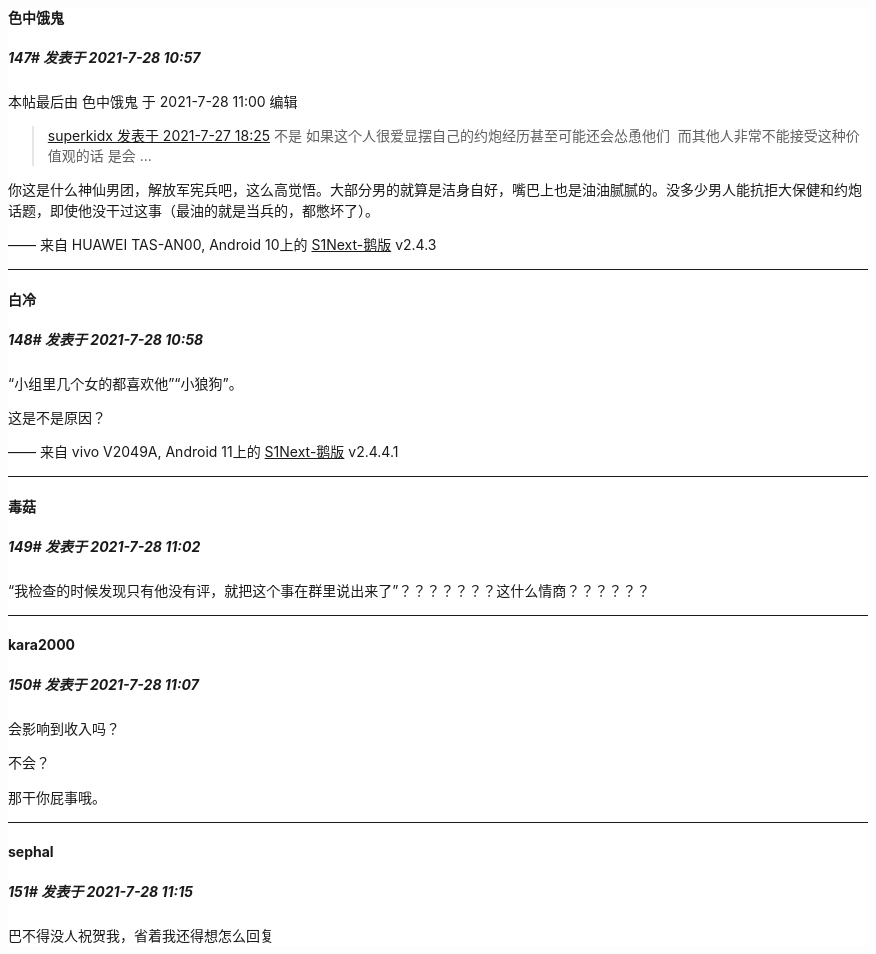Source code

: ####  色中饿鬼  
##### 147#       发表于 2021-7-28 10:57


 本帖最后由 色中饿鬼 于 2021-7-28 11:00 编辑 
<blockquote><a href="httphttps://bbs.saraba1st.com/2b/forum.php?mod=redirect&amp;goto=findpost&amp;pid=52118729&amp;ptid=2017621" target="_blank">superkidx 发表于 2021-7-27 18:25</a>
不是 如果这个人很爱显摆自己的约炮经历甚至可能还会怂恿他们  而其他人非常不能接受这种价值观的话 是会 ...</blockquote>
你这是什么神仙男团，解放军宪兵吧，这么高觉悟。大部分男的就算是洁身自好，嘴巴上也是油油腻腻的。没多少男人能抗拒大保健和约炮话题，即使他没干过这事（最油的就是当兵的，都憋坏了）。

—— 来自 HUAWEI TAS-AN00, Android 10上的 [S1Next-鹅版](https://github.com/ykrank/S1-Next/releases) v2.4.3


*****

####  白冷  
##### 148#       发表于 2021-7-28 10:58


“小组里几个女的都喜欢他”“小狼狗”。

这是不是原因？

—— 来自 vivo V2049A, Android 11上的 [S1Next-鹅版](https://github.com/ykrank/S1-Next/releases) v2.4.4.1


*****

####  毒菇  
##### 149#       发表于 2021-7-28 11:02


“我检查的时候发现只有他没有评，就把这个事在群里说出来了”？？？？？？？这什么情商？？？？？？


*****

####  kara2000  
##### 150#       发表于 2021-7-28 11:07


会影响到收入吗？

不会？


那干你屁事哦。




*****

####  sephal  
##### 151#       发表于 2021-7-28 11:15


巴不得没人祝贺我，省着我还得想怎么回复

(Work task): In the entries above, identify every line with the string "ykrank".

(Written response):
—— 来自 HUAWEI TAS-AN00, Android 10上的 [S1Next-鹅版](https://github.com/ykrank/S1-Next/releases) v2.4.3
—— 来自 vivo V2049A, Android 11上的 [S1Next-鹅版](https://github.com/ykrank/S1-Next/releases) v2.4.4.1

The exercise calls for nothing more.